_Work to complete_.
The entries below contain a line with "hfov_deg: 5.2" and a line with "f_number: 7.1". Quote exactly those two lines and all lines between them.

(Records from a dataset)
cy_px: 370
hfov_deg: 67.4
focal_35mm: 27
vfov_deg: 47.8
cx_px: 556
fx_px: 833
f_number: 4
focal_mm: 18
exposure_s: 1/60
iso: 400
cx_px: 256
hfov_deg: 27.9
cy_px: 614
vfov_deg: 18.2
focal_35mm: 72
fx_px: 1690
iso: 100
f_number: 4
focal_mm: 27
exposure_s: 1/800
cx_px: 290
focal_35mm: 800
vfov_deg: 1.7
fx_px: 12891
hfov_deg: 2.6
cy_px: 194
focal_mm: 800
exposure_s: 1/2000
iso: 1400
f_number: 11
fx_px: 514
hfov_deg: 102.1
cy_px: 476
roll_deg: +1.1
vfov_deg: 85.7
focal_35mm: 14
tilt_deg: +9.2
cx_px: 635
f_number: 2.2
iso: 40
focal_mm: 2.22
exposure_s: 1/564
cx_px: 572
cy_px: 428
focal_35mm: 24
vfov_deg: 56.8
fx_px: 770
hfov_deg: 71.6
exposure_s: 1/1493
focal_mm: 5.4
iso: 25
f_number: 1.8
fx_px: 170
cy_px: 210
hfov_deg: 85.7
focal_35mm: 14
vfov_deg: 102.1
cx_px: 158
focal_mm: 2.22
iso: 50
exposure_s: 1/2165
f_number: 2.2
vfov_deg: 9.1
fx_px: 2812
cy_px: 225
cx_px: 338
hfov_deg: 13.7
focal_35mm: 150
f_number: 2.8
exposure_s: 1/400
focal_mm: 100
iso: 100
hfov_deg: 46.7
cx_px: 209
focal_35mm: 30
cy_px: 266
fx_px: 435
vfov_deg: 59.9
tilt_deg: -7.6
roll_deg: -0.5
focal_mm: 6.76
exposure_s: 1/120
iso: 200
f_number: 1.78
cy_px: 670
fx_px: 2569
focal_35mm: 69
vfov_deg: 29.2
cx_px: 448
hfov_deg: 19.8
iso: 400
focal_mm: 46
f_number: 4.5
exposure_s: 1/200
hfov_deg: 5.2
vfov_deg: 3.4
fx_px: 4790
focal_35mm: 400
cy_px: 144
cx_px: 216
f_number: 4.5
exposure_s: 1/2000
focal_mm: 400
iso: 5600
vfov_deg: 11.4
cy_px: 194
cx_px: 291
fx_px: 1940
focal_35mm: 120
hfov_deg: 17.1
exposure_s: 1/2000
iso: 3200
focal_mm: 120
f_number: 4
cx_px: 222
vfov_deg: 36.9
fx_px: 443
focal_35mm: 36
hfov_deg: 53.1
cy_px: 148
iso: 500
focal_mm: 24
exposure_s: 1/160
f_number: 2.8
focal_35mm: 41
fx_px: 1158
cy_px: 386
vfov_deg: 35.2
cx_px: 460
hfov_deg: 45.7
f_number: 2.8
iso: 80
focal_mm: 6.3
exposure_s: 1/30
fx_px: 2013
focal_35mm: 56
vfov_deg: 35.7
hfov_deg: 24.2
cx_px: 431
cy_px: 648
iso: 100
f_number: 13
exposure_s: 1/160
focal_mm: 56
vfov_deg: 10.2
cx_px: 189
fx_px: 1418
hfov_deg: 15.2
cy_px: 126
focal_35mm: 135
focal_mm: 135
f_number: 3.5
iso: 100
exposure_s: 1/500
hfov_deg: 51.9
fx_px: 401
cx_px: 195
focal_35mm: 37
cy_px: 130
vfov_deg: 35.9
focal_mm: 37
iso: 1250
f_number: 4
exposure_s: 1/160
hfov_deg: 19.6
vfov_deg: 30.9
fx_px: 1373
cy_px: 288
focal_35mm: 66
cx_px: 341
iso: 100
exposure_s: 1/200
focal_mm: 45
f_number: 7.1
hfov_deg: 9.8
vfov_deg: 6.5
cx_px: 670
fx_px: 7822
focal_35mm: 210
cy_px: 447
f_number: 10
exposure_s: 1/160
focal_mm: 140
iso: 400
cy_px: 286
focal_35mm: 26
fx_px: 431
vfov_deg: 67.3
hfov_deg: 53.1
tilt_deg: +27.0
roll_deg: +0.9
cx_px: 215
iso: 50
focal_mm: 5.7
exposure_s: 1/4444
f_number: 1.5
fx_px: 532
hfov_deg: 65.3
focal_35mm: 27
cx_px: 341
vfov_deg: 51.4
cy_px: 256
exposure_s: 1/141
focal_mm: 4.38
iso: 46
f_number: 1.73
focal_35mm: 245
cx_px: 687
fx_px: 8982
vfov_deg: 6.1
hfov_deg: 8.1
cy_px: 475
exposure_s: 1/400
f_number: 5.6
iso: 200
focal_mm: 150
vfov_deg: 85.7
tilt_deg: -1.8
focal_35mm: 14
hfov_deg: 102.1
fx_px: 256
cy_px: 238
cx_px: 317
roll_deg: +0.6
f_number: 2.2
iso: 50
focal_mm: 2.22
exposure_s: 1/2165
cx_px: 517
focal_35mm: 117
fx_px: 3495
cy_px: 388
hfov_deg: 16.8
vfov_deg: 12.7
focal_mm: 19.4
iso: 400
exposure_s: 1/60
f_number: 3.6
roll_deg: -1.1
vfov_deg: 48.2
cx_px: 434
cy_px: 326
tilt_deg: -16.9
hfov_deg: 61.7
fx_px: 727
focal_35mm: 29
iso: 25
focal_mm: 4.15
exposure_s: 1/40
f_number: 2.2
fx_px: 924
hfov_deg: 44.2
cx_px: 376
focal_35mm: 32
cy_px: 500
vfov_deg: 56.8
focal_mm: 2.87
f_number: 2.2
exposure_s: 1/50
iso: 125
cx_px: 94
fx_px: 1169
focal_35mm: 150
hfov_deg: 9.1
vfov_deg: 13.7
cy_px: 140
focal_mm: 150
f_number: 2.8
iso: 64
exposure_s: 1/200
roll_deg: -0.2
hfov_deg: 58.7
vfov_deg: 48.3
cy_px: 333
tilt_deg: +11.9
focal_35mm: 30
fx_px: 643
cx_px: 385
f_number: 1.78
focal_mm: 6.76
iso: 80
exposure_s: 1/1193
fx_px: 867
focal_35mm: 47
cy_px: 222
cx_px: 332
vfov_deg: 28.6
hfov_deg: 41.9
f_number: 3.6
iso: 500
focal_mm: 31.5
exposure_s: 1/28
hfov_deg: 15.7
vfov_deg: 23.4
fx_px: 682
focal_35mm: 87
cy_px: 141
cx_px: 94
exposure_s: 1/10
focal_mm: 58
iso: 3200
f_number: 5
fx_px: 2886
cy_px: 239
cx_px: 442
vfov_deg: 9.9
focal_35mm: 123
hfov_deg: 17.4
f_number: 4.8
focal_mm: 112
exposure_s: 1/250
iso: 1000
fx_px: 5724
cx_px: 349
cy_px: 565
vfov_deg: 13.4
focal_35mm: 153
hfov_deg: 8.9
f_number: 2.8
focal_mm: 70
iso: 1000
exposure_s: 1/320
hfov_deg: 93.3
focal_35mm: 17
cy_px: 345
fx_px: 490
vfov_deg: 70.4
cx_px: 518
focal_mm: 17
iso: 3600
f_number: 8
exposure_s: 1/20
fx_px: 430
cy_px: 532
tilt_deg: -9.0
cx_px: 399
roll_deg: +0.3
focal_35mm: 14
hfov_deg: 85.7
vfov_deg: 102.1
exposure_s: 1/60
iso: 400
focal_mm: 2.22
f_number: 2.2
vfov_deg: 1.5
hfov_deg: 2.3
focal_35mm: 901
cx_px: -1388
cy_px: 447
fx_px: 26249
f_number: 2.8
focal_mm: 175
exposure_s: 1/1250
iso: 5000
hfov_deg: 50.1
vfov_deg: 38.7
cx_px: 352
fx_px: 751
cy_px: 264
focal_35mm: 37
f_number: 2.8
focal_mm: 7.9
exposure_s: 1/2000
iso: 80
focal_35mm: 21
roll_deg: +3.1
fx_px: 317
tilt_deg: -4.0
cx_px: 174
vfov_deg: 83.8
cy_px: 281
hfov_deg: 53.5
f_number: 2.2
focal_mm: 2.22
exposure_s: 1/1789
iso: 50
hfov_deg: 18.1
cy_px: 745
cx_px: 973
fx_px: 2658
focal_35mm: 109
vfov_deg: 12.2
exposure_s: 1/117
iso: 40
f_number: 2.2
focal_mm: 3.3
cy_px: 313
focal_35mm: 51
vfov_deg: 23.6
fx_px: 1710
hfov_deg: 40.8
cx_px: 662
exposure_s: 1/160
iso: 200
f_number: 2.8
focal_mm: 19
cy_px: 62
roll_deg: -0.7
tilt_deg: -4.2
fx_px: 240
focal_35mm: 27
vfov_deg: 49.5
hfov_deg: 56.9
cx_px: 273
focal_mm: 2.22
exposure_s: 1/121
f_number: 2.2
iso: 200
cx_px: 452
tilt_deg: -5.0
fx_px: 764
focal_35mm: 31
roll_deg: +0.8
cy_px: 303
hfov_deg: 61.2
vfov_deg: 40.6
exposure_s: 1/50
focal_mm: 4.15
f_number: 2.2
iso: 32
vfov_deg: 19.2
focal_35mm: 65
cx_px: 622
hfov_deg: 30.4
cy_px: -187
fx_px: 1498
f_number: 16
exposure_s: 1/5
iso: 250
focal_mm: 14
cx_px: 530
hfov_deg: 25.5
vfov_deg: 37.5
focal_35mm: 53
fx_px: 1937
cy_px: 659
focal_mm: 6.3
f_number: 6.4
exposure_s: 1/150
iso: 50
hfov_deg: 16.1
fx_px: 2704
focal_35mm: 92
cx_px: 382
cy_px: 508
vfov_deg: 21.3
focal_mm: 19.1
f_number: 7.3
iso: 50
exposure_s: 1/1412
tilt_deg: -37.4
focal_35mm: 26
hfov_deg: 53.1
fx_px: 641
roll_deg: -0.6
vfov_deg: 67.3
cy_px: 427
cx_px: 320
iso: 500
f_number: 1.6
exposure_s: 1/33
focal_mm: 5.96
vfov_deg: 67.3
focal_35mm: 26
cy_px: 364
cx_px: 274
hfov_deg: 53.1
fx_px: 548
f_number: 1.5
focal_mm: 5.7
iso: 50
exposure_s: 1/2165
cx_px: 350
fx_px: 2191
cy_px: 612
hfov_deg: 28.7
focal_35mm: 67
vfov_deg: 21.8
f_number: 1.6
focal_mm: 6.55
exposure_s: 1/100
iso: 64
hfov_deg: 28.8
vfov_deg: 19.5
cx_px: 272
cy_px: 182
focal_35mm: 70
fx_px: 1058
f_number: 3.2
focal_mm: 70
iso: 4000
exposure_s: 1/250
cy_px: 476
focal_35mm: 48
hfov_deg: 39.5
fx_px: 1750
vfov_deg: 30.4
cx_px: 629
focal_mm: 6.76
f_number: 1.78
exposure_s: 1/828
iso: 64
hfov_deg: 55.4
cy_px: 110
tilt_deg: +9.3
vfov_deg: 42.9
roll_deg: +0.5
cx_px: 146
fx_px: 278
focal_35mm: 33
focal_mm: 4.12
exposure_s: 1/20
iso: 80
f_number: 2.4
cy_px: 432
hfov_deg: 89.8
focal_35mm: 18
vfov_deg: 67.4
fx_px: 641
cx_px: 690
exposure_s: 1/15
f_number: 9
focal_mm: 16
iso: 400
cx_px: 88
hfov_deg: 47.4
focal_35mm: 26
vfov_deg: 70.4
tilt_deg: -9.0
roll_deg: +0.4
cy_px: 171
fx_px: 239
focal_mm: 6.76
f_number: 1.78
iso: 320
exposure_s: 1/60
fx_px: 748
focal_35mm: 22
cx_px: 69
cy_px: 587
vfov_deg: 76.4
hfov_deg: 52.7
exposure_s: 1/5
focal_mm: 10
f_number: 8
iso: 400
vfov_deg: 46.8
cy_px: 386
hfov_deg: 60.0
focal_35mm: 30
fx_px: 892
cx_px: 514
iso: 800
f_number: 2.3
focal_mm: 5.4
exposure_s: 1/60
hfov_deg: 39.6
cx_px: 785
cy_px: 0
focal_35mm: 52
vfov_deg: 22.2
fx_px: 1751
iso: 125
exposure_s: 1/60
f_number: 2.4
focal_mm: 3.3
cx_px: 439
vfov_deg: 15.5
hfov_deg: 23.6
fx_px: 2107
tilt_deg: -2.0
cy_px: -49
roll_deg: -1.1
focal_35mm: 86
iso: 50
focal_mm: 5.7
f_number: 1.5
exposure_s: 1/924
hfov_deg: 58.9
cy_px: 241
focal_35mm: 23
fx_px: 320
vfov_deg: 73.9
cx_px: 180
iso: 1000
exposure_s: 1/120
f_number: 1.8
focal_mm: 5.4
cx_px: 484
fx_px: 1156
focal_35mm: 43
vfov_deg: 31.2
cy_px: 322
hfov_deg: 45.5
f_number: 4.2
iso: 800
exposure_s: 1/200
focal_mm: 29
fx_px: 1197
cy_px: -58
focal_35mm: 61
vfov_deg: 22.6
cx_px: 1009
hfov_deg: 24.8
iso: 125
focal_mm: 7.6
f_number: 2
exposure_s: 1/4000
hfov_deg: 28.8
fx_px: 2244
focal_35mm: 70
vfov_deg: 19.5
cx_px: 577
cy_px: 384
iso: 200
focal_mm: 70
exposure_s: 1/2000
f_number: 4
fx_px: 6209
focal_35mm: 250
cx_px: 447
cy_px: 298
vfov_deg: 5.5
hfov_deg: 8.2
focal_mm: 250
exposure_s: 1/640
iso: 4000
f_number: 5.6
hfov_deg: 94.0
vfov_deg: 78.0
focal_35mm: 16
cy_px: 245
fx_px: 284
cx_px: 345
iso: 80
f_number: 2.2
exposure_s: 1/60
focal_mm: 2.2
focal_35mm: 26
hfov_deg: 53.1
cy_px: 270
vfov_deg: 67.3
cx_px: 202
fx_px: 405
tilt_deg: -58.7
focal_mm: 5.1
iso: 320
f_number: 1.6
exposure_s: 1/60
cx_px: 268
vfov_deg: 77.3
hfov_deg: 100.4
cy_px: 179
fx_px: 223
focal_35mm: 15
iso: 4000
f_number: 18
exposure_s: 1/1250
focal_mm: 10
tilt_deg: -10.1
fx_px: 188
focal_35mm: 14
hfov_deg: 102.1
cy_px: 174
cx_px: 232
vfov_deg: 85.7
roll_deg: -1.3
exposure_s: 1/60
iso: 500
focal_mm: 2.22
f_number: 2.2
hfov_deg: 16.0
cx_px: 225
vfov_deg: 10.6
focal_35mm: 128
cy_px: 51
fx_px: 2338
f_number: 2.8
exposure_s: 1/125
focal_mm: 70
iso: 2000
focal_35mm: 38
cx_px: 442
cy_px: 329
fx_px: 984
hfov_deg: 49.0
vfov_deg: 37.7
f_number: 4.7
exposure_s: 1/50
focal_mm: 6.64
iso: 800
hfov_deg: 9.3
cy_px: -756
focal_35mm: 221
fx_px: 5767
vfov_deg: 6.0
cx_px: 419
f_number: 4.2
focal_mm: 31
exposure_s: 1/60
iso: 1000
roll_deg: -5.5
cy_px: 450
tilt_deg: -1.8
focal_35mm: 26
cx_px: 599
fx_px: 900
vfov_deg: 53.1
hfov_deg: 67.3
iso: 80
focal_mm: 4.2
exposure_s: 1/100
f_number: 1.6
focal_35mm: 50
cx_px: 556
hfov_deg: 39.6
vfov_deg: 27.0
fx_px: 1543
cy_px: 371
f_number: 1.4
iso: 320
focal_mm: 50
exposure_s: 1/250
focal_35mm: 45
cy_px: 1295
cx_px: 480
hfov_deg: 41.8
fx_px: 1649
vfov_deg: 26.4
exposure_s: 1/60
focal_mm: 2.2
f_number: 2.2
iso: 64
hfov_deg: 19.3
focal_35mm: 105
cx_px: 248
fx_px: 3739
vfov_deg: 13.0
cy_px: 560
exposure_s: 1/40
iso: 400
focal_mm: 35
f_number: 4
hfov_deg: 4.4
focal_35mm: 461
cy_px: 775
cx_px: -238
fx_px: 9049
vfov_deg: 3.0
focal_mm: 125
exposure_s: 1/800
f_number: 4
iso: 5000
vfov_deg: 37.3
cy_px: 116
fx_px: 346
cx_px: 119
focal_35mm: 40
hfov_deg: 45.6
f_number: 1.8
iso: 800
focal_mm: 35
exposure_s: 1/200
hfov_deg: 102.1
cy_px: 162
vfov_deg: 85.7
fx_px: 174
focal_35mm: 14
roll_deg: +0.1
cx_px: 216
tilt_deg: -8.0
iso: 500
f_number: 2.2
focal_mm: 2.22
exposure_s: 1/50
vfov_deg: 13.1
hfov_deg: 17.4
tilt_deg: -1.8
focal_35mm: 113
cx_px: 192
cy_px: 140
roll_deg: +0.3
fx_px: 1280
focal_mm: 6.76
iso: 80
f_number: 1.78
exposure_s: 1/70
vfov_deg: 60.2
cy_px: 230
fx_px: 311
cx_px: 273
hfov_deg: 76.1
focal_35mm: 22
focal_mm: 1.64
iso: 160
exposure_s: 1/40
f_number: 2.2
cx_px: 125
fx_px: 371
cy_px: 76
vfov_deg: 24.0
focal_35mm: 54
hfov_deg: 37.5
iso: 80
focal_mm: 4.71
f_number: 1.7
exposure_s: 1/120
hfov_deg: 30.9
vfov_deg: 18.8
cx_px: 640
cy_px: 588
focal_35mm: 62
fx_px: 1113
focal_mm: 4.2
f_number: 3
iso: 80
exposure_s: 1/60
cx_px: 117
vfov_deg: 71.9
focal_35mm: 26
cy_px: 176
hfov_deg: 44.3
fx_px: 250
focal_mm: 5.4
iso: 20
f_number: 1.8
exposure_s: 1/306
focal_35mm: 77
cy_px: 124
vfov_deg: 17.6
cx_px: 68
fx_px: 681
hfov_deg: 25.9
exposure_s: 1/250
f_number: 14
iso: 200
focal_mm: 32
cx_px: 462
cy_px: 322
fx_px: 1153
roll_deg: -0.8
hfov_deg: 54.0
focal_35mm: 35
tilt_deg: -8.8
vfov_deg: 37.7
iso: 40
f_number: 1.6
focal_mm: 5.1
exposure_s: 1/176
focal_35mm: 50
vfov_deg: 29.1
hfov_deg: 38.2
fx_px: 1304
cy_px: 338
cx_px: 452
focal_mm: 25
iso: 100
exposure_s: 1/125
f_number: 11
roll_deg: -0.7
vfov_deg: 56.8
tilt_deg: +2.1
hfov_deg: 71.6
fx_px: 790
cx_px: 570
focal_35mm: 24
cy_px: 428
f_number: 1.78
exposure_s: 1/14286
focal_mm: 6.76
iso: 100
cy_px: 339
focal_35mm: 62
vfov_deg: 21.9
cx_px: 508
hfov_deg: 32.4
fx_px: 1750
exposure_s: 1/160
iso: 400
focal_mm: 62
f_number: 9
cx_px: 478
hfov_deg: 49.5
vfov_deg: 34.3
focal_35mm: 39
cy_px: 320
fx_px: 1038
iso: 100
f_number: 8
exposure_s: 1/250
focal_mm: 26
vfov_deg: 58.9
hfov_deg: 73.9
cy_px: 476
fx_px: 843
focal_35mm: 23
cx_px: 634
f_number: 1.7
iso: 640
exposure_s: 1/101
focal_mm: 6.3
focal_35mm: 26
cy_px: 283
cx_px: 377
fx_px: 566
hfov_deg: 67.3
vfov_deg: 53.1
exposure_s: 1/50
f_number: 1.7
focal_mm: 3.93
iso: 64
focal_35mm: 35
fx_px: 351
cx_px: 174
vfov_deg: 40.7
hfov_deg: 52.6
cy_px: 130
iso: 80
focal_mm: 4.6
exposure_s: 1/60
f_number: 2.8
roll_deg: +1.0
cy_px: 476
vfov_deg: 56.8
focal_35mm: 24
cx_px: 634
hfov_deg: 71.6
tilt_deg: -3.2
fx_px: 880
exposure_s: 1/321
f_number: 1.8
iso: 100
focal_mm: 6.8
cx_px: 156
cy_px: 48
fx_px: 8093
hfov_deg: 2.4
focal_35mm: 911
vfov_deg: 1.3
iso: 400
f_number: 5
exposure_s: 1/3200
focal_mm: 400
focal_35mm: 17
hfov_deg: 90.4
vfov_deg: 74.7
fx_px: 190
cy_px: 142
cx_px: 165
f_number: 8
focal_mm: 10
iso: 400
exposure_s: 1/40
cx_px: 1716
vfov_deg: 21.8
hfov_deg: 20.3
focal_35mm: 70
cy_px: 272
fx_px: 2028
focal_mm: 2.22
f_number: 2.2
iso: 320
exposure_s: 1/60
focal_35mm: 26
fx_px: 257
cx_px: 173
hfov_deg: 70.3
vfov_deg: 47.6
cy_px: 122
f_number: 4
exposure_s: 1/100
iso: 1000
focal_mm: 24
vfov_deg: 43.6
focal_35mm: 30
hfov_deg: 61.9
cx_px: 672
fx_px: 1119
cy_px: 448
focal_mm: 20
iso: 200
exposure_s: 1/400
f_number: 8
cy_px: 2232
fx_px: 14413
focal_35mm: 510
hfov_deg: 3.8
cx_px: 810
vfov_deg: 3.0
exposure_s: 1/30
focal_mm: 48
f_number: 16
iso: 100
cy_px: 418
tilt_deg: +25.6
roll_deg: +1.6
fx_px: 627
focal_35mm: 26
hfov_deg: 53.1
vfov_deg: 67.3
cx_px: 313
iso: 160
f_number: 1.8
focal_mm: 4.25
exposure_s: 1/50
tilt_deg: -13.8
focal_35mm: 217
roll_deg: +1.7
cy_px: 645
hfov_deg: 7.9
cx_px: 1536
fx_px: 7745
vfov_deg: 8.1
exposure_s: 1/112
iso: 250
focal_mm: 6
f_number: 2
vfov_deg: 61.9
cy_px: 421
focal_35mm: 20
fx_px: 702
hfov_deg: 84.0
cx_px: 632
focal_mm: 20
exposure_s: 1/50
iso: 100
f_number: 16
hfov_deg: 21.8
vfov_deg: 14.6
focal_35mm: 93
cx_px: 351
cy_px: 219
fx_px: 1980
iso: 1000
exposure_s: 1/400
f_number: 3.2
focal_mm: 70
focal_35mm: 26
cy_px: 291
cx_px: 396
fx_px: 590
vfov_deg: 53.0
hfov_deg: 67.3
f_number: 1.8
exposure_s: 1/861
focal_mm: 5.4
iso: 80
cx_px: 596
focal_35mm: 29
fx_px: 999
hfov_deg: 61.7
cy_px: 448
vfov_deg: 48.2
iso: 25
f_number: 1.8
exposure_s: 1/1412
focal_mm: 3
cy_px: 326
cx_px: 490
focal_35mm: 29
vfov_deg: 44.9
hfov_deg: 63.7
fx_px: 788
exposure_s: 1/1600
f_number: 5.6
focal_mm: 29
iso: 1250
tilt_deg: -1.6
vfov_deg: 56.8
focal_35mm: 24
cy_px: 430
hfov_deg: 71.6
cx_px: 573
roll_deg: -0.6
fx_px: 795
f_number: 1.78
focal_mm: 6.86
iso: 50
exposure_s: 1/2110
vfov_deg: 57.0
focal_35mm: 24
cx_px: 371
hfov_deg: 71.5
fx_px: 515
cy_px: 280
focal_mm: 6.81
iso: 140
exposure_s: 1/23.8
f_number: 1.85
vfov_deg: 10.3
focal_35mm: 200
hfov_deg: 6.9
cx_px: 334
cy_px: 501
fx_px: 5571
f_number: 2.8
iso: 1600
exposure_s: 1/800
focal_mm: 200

_Response to the exercise_.
hfov_deg: 5.2
vfov_deg: 3.4
fx_px: 4790
focal_35mm: 400
cy_px: 144
cx_px: 216
f_number: 4.5
exposure_s: 1/2000
focal_mm: 400
iso: 5600
vfov_deg: 11.4
cy_px: 194
cx_px: 291
fx_px: 1940
focal_35mm: 120
hfov_deg: 17.1
exposure_s: 1/2000
iso: 3200
focal_mm: 120
f_number: 4
cx_px: 222
vfov_deg: 36.9
fx_px: 443
focal_35mm: 36
hfov_deg: 53.1
cy_px: 148
iso: 500
focal_mm: 24
exposure_s: 1/160
f_number: 2.8
focal_35mm: 41
fx_px: 1158
cy_px: 386
vfov_deg: 35.2
cx_px: 460
hfov_deg: 45.7
f_number: 2.8
iso: 80
focal_mm: 6.3
exposure_s: 1/30
fx_px: 2013
focal_35mm: 56
vfov_deg: 35.7
hfov_deg: 24.2
cx_px: 431
cy_px: 648
iso: 100
f_number: 13
exposure_s: 1/160
focal_mm: 56
vfov_deg: 10.2
cx_px: 189
fx_px: 1418
hfov_deg: 15.2
cy_px: 126
focal_35mm: 135
focal_mm: 135
f_number: 3.5
iso: 100
exposure_s: 1/500
hfov_deg: 51.9
fx_px: 401
cx_px: 195
focal_35mm: 37
cy_px: 130
vfov_deg: 35.9
focal_mm: 37
iso: 1250
f_number: 4
exposure_s: 1/160
hfov_deg: 19.6
vfov_deg: 30.9
fx_px: 1373
cy_px: 288
focal_35mm: 66
cx_px: 341
iso: 100
exposure_s: 1/200
focal_mm: 45
f_number: 7.1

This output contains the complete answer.